For validation of our results we looked at the Leiden ranking measure for openness. The Leiden Ranking (Centre for Science and Technology Studies, 2018) uses a different method to ours, including using data from 2014-17 and including only 5 of the 8 New Zealand universities, but produces a similar result (see Table 12).

We also used the Leiden Ranking tool to measure New Zealand’s proportion of open articles against a selection of other countries. We clearly see that New Zealand’s proportion of research that is openly available is below that of all the others in this selection, nearly half the figure of the highest-ranked nation, the United Kingdom. This is reinforced by our analysis of publications funded by New Zealand’s major funding agencies, where we can very clearly see that research funded by agencies in other countries is far more likely to be openly accessible.

Table 11:
Comparison of funded articles by country.
This table shows the breakdown of access type to publications listed as funded by government funding agencies in New Zealand, the United States, Australia and the United Kingdom, showing the proportion of publications for each that are closed or open by the different methods of doing so. The table is broken into three: it shows the results for all authors and then splits these overall figures into two subsets, where the corresponding author was a researcher affiliated with a New Zealand university and where not.
Funder No. Closed Bronze Gold Diam’d Hybrid Green
All Authors
NZ Govt 1,519 55% 9% 19% 1% 5% 11%
US Govt 271 24% 18% 20% 2% 14% 22%
Aust Govt 358 39% 11% 23% 1% 6% 20%
UK Govt 199 12% 17% 27% 1% 20% 24%
NZ Corresponding Authors
NZ Govt 1,098 56% 10% 19% 1% 4% 10%
US Govt 52 33% 12% 17% 4% 13% 21%
Aust Govt 68 46% 10% 22% 0% 4% 18%
UK Govt 33 33% 15% 15% 3% 12% 21%
Non-NZ Corresponding Authors
NZ Govt 421 51% 8% 18% 1% 8% 15%
US Govt 219 22% 20% 20% 2% 15% 22%
Aust Govt 290 37% 11% 23% 1% 7% 21%
UK Govt 166 8% 17% 29% 0% 22% 25%
DOI: 10.7717/peerj.11417/table-11

A huge proportion (88%) of the Closed articles could be self-archived in line with publishers’ policies and thereby made open. Our findings suggest that New Zealand researchers do not self-archive as often as researchers elsewhere and/or that the systems for ensuring work is archived are not effective. This is despite the fact that 87% of New Zealand researchers believe that, at a policy level, publicly-funded research should be free to access (Ithaka, 2018). Our work identifies a clear gap between belief and practice.

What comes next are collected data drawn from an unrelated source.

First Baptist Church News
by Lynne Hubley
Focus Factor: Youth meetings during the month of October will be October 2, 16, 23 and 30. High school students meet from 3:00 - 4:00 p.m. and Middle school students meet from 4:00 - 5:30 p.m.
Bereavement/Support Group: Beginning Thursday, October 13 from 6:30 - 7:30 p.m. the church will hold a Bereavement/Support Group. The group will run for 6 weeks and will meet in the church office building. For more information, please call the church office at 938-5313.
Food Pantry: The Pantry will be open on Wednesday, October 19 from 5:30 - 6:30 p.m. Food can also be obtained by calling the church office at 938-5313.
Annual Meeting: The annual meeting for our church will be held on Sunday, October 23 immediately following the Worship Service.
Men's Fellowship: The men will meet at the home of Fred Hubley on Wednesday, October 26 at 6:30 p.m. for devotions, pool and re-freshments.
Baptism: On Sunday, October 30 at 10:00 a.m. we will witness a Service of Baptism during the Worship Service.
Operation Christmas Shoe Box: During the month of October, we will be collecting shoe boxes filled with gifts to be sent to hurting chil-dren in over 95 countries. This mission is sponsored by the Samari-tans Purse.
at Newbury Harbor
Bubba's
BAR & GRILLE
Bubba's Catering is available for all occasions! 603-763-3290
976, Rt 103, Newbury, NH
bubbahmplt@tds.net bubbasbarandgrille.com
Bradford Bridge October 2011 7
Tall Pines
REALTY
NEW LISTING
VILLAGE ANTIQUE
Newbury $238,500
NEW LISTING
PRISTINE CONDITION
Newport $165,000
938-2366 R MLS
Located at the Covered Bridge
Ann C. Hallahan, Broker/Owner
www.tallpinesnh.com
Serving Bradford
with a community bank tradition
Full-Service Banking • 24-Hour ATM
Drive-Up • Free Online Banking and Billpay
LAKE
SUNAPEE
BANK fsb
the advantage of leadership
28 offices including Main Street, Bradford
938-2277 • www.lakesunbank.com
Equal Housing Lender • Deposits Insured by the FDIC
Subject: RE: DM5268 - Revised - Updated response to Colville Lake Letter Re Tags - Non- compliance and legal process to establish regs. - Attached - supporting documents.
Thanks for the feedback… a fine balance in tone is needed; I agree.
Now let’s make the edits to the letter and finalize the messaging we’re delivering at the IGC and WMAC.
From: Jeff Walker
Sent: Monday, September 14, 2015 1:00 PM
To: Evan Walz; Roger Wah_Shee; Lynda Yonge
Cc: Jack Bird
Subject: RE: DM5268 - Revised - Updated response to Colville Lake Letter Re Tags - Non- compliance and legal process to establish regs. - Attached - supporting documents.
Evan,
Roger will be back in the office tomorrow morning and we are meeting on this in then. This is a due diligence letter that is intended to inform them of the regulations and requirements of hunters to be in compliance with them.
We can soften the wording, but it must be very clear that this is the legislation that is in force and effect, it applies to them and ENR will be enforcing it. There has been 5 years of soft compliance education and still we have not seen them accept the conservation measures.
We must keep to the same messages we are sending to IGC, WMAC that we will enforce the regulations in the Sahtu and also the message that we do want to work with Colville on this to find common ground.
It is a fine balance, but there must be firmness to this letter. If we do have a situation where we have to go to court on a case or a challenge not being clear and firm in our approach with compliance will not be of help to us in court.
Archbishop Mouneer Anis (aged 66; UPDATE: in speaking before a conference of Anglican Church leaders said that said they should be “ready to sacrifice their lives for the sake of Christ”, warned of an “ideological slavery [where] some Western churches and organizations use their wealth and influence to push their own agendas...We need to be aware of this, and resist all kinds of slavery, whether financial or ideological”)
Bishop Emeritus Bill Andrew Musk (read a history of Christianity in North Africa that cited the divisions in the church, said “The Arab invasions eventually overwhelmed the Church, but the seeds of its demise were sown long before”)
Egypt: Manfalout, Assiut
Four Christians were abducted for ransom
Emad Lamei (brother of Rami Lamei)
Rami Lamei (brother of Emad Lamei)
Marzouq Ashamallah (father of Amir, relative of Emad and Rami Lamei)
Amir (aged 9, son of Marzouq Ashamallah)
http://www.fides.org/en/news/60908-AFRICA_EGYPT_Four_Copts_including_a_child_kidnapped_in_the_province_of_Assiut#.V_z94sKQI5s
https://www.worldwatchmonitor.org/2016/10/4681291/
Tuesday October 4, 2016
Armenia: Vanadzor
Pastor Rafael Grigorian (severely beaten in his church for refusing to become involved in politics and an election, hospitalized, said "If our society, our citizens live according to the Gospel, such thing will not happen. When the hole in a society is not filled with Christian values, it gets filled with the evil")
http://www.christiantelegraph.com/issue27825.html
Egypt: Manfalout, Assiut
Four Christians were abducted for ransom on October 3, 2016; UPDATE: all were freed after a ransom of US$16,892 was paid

When it comes to paid open access (Gold & Hybrid articles), New Zealand researchers are far more likely to use the Gold route (82% of paid open access articles were Gold). One reason for this may be the higher average APC for Hybrid, which may be seen by researchers as a luxury and opted for when publishing work in a prestigious journal that will garner interest within the discipline and/or from the public. This would require further analysis that was beyond the scope of the present project. We estimated a total of US$1.45 million at 2017 prices could have been spent by our researchers: US$1.17 million of this would have been an entirely additional cost to subscriptions for Gold OA publications; US$281 thousand would have been on Hybrid publications, a potential double-dipping cost on top of subscriptions to those same publications. As we mention in our introduction, discussion of transformative agreements with publishers is outside the scope of our paper but our data can certainly be used by libraries and institutions to estimate the costs that are potentially being paid by researchers on top of subscription costs.

Table 12:
Leiden ranking proportion of open articles by country.
Using Leiden Ranking data, this table lists the number of publications in eight countries andthe proportion of articles that are open access.
Country # Papers # OA papers Percentage OA
UK 454,802 322,827 71.0%
Norway 42,608 23,109 54.2%
US 1,876,219 1,013,502 54.0%
Ireland 26,548 12,966 48.8%
Germany 397,439 190,543 47.9%
Canada 281,304 117,247 41.7%
Australia 273,486 113,789 41.6%
New Zealand 29,091 11,266 38.7%
DOI: 10.7717/peerj.11417/table-12

For our methodology, using the Unpaywall categorisation of openness means Bronze articles pose something of a quandary. Bronze was introduced by Unpaywall to be able to include papers openly accessible at a given point in time, but lacking definitive licensing information. With our Program this meant, however, that later iterations using the same DOIs (not reported on in the present paper) revealed that many papers categorised as Bronze in May 2019 had reverted to Closed or had switched to Green. The Unpaywall hierarchy places Bronze above Green, since it is the published version, but there is no way of knowing which papers will become Closed if publisher paywall restrictions are reimposed and which will continue to remain accessible through repositories. Fortunately, because Unpaywall provides repository locations in addition to the primary status it is possible to identify these Bronze/Green articles, which, for our sample, constituted 26% of all Bronze Papers.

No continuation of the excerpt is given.